Progressive phony of the day
It takes a whole lotta hypocrisy to cast yourself as a supporter of the Occupy movement, champion of the little guy and foe of the 1% while owning three homes and pulling down hundreds of thousands of dollars a year in pay and benefits. Welcome to the con being offered to Chicago voters as they consider teachers union president Karen Lewis as candidate for Chicago mayor. (She is currently leading incumbent Rahm Emanuel handily.) Dan Mihalopoulos and Chris Fusco report in the Chicago Sun-Times:
She has ripped Mayor Rahm Emanuel as a tool of corporate Chicago, labeled him “Mayor 1%” and described herself as “not egotistical or rich.”
Lewis isn’t as wealthy as Emanuel, a multimillionaire who made his fortune during a short stint as an investment banker. But she makes more than $200,000 a year and has an ownership interest in three homes, records show.
That includes vacation homes in Hawaii and in the upscale “Harbor Country” area of southwestern Michigan, where Emanuel has a second home, property records show.

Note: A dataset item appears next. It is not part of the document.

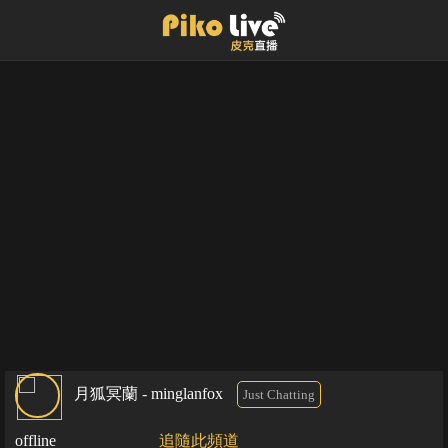
月狐冥蘭 - minglanfox
Just Chatting
offline
追隨此頻道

Pretty impressive property portfolio for a populist. I am all for using Alinsky on leftists and forcing them to live up to their espoused beliefs. Just as social conservatives get eviscerated when caught in sexual escapades, lefties who live high on the hog while challenging the rich ought to be called out on their hypocrisy.

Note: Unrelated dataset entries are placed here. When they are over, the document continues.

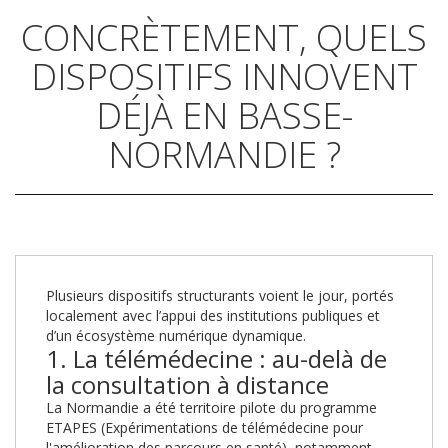
CONCRÈTEMENT, QUELS
DISPOSITIFS INNOVENT
DÉJÀ EN BASSE-
NORMANDIE ?
Plusieurs dispositifs structurants voient le jour, portés
localement avec l’appui des institutions publiques et
d’un écosystème numérique dynamique.
1. La télémédecine : au-delà de
la consultation à distance
La Normandie a été territoire pilote du programme
ETAPES (Expérimentations de télémédecine pour
l'amélioration des parcours en santé), notamment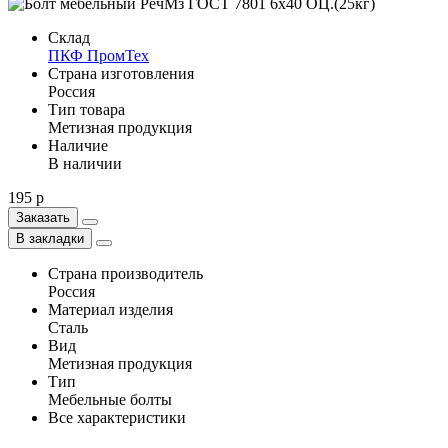
Склад
ПКФ ПромТех
Страна изготовления
Россия
Тип товара
Метизная продукция
Наличие
В наличии
195 р
Заказать
В закладки
Страна производитель
Россия
Материал изделия
Сталь
Вид
Метизная продукция
Тип
Мебельные болты
Все характеристики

Last week, Lewis put the odds at “50-50” she will run.
A recent poll done for Early & Often, the Chicago Sun-Times politics portal, gave Lewis a 9-percentage-point lead over Emanuel in a hypothetical mayoral matchup.
In the wake of the 2012 teachers’ strike and a record number of school closings last year, a Lewis campaign for mayor appears poised to key on growing income disparity in Chicago. The teachers union leader already has called for raising taxes on the richest to fund education.
Call me a cynic, but Lewis is never going to worry about where her next meal will come from, or how she will pay for medical care, or how she will be able to afford retirement. For the governing class, rhetoric about the poor is just lip service.